MIKE Program mural in Northeast Portland a memorial with a message
by Anna Griffin, The Oregonian Friday August 28, 2009, 5:00 PM
You're probably sick of mural stories. After all, there are a million murals in our painted city, with plenty of new ones on the way now that Portland leaders have seen the cultural light and loosened restrictions on what business owners can paint on their property.
More is better, as this tale illustrates.
At Dr. Michael Hartnett's funeral nine years ago, friends and former colleagues approached his wife to ask an important, if untimely, question: How are we going to honor Mike's memory?
Hartnett was a nephrologist at Legacy Good Samaritan Hospital & Medical Center and the Northwest Renal Clinic. He died of lymphoma at 58 after spending his career working to promote healthy lifestyles in the Pacific Northwest.
After some time grieving, his wife, Dr. Cheryl Neal, planned to create a "living memorial" to her husband: a nonprofit that would work to guard against chronic kidney disease, particularly in African American and Latino children from poor and broken homes.
Volunteers for the MIKE Program -- named after Hartnett but also short for Multicultural Integrated Kidney Education Program -- talk to school health classes about nutrition and exercise, take students on field trips to hospitals and dialysis clinics, and provide mentors and career guidance.
"You ask kids what their biggest health need is, and it's relationships," Neal said. "They don't have good health role models."

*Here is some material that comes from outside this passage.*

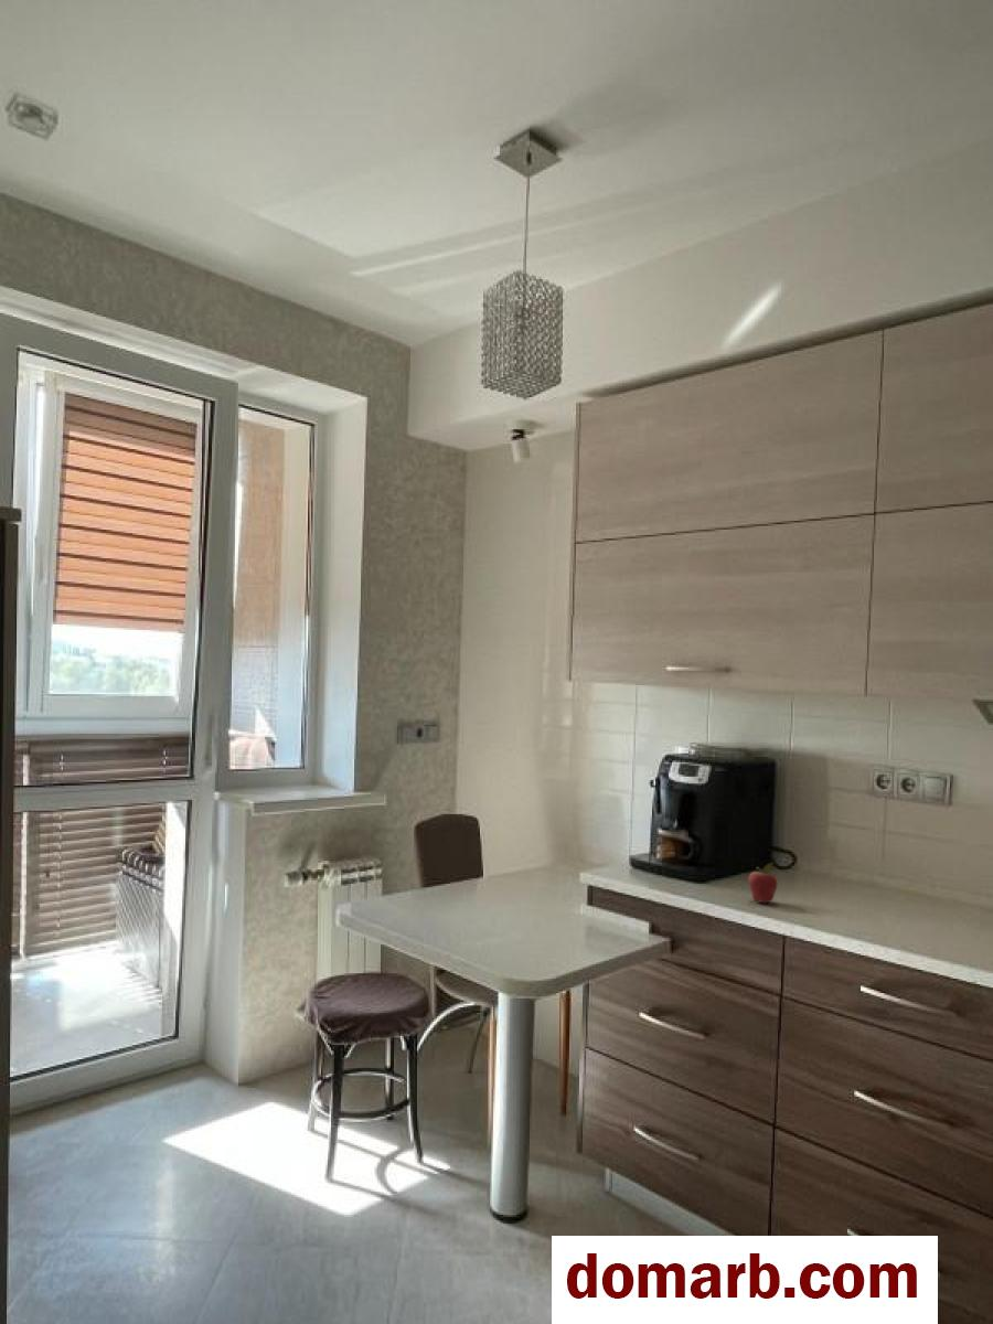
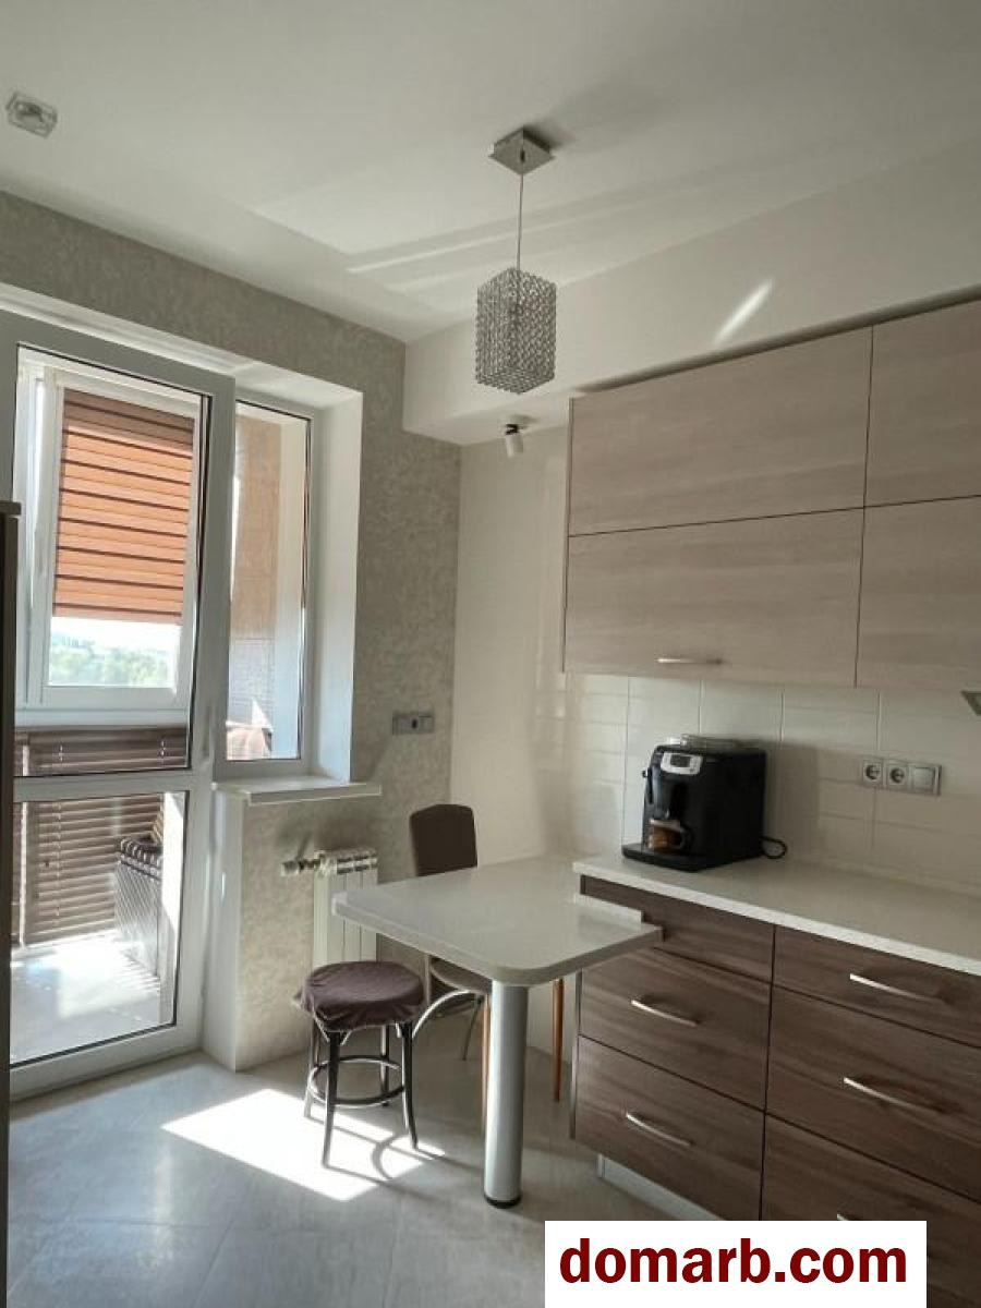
- fruit [747,861,778,904]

The DSI NE Portland Dialysis Clinic, at Northeast Seventh Avenue and Hancock Street, works with MIKE. Last year, clinic administrators approached the nonprofit with their own problem: Graffiti artists were repeatedly taking advantage of the clinic's big western wall, an expanse of white that was a magnet for gang-related tagging.
The Regional Arts and Culture Council, a nonprofit that shepherds public investment in the arts, hooked MIKE up with Robin Corbo, a muralist whose work includes the painting outside the Community Cycling Center on Alberta Street and one honoring women on Interstate Avenue.

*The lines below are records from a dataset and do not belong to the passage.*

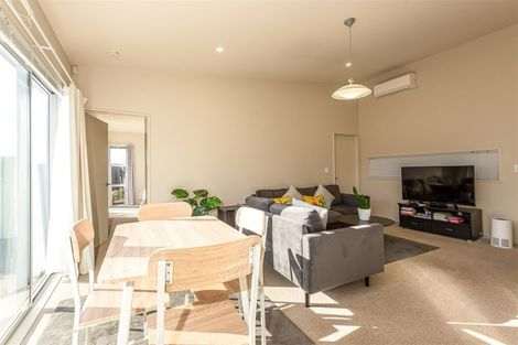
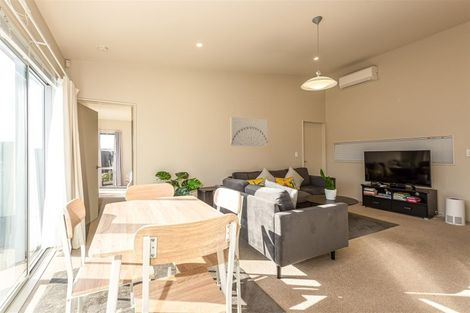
+ wall art [229,116,268,147]
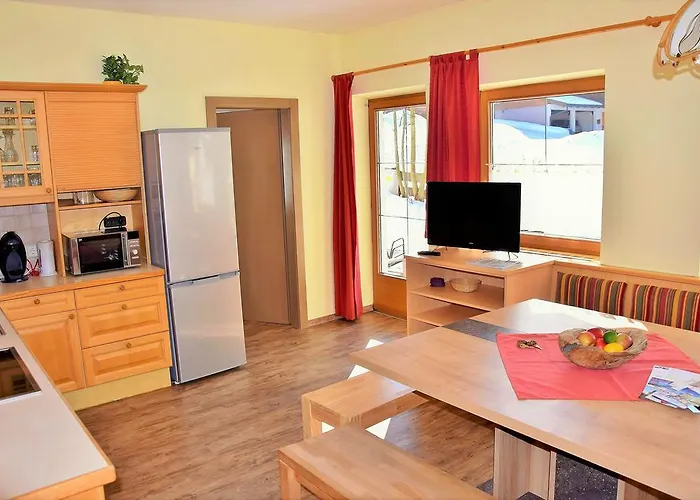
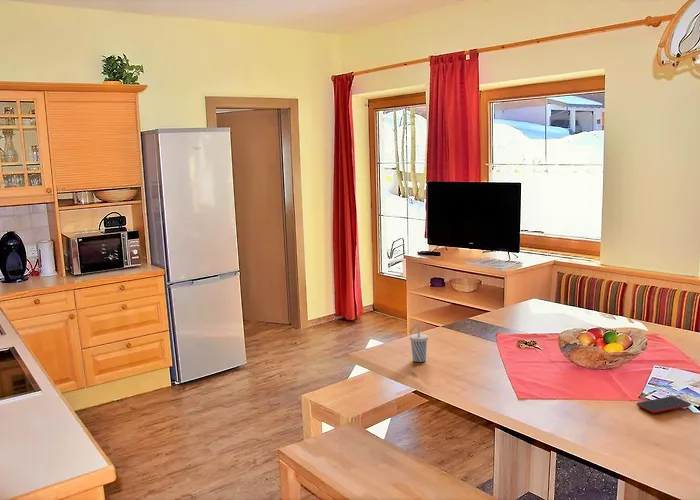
+ smartphone [636,395,692,414]
+ cup [409,323,429,363]
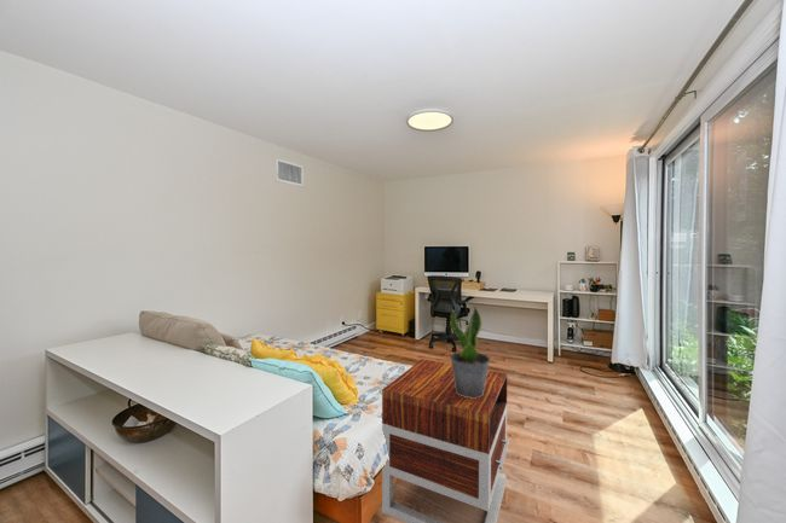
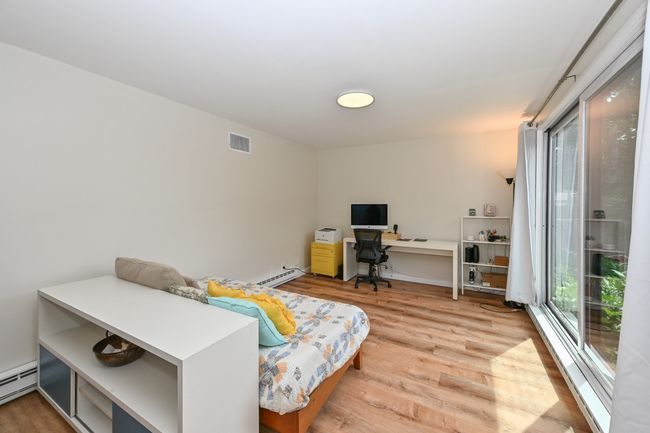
- nightstand [381,359,510,523]
- potted plant [450,304,491,399]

She met with students at the Portland Occupational Industrialization Center, an alternative high school in North Portland, to brainstorm. Worksystems Inc. helped recruit interns and paid them minimum-wage salaries to do the painting alongside Corbo and volunteers.

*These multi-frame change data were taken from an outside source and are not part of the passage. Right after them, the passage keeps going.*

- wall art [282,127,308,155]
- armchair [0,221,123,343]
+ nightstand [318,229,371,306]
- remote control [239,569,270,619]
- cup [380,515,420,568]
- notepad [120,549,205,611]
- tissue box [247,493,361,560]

The total cost: about $20,000 in public and private grants. The finished product: a 2,000-square-foot sunrise-to-sunset tour of all the ways young people can help protect their kidneys.
The characters bike, walk, sing, dance, snowboard on Mount Hood, practice karate and enjoy a picnic of healthy food. There's definite attitude: The sun, for example, sports sunglasses, a handlebar mustache, a goatee and the look of a guy in on the joke. The artists modeled many of the faces after students in the MIKE Program.
Everyone involved gets something: For the student interns, summer jobs and real-world experience. For the clinic and neighborhood, a splash of color and graffiti deterrent. For Neal, a memorial to her husband. For the rest of us, the mural, which will be dedicated at 4 p.m. Sunday, is a rainbow-hued reminder to take better care of our bodies.
"Mike would have loved it," Neal said.